## SHORT PROBLEM 1
Reproduce the following passage from the aquarium forum post word for word, beginning at the words "It was just" and ending after the words "muddy water left.".

## READING PASSAGE
**********

While I will agree with you on the sand as far as the plants (although from what I've read many are also having luck with soil), I'm really curious as to the cleaner part? What in your opinion makes the sand cleaner? As for the fish, I have to say it is totally dependent once again on what fish you are keeping. I would also argue that the same is true as far as the vacuuming, from what I've seen, most on here who are keeping cichlids still vacuum their tanks regardless of their substrate. As for the natural part, once again, I think that is totally a matter of personal opinion - out here most of our streams have rubble and gravel bottoms, so to me the gravel looks a lot more "natural" than the sand.

Quote:
Originally Posted by Sisserydoo View Post
Wow, this is a great discussion!!!
I only started keeping fish again in April, and the Hobs I have are doing a good job. I see no reason to switch unless I have another one break.
It was just such an interesting thing to me, because when I replaced the one that broke I really couldn't even find some of the "old" types.

In regards to all the gunk that gets stuck under an ugf, when I would do a complete breakdown back in the day, I found surprisingly little under there to clean up. Once I got everything out of the tank, there just seemed to be a small amount of muddy water left.

**********

(Dataset records)
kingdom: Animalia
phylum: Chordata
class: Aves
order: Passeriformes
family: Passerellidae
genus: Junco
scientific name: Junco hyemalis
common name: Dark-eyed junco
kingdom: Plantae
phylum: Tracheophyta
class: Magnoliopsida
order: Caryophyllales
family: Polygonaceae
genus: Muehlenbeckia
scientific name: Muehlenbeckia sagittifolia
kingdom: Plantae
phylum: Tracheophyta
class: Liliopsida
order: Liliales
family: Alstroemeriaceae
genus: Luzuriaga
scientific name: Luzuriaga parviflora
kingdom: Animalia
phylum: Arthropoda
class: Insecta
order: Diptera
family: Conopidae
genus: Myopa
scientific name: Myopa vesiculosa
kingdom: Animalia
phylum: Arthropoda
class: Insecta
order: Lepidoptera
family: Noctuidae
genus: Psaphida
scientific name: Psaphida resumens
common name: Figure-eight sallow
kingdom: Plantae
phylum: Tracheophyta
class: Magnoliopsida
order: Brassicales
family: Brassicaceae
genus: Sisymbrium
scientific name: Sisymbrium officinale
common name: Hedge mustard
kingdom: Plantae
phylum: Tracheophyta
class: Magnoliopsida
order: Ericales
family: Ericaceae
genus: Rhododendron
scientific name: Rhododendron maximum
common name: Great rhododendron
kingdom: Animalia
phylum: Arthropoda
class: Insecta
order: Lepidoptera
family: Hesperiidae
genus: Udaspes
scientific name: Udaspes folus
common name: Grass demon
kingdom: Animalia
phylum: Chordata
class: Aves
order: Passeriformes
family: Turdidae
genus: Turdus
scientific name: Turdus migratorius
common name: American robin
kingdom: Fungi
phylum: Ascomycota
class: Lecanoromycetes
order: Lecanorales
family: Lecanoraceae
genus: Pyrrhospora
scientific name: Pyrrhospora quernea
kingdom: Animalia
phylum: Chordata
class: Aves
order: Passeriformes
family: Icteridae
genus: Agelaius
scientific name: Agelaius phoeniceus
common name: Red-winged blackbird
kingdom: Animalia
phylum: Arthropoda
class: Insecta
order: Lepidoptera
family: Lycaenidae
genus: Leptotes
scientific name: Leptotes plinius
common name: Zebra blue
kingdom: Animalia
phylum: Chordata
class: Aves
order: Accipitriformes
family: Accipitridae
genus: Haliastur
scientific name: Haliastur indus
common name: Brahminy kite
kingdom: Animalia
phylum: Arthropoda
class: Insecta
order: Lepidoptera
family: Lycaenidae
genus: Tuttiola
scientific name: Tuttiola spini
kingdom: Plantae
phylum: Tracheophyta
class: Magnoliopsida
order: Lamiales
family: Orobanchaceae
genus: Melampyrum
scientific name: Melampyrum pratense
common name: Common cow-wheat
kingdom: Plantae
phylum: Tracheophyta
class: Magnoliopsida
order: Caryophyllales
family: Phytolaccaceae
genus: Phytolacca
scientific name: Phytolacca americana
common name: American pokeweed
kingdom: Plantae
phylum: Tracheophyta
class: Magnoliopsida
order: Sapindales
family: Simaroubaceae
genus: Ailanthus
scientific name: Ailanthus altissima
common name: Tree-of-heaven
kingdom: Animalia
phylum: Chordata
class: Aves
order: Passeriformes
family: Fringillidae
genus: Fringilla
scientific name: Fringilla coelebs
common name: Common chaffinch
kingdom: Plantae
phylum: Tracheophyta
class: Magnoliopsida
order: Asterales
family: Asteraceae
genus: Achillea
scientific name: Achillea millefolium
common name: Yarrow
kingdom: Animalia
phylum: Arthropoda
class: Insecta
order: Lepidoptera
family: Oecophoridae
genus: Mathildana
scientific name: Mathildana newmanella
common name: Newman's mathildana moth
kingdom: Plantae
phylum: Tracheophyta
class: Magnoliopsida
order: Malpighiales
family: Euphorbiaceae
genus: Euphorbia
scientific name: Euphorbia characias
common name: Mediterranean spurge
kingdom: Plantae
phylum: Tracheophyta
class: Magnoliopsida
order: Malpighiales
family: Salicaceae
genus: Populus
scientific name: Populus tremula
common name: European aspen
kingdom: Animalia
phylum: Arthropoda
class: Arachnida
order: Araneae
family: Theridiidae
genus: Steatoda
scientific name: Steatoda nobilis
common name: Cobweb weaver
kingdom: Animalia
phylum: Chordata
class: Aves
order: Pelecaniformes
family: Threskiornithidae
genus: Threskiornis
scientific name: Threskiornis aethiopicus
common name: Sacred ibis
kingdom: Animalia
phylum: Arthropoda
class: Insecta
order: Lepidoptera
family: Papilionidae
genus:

**********

## SHORT PROBLEM 2
Write out the lines of the records exactly, beginning at the line that contains "family: Fringillidae" and stopping after the line that contains "scientific name: Mathildana newmanella".

## CORRECT RESULT 1
It was just such an interesting thing to me, because when I replaced the one that broke I really couldn't even find some of the "old" types.

In regards to all the gunk that gets stuck under an ugf, when I would do a complete breakdown back in the day, I found surprisingly little under there to clean up. Once I got everything out of the tank, there just seemed to be a small amount of muddy water left.

## CORRECT RESULT 2
family: Fringillidae
genus: Fringilla
scientific name: Fringilla coelebs
common name: Common chaffinch
kingdom: Plantae
phylum: Tracheophyta
class: Magnoliopsida
order: Asterales
family: Asteraceae
genus: Achillea
scientific name: Achillea millefolium
common name: Yarrow
kingdom: Animalia
phylum: Arthropoda
class: Insecta
order: Lepidoptera
family: Oecophoridae
genus: Mathildana
scientific name: Mathildana newmanella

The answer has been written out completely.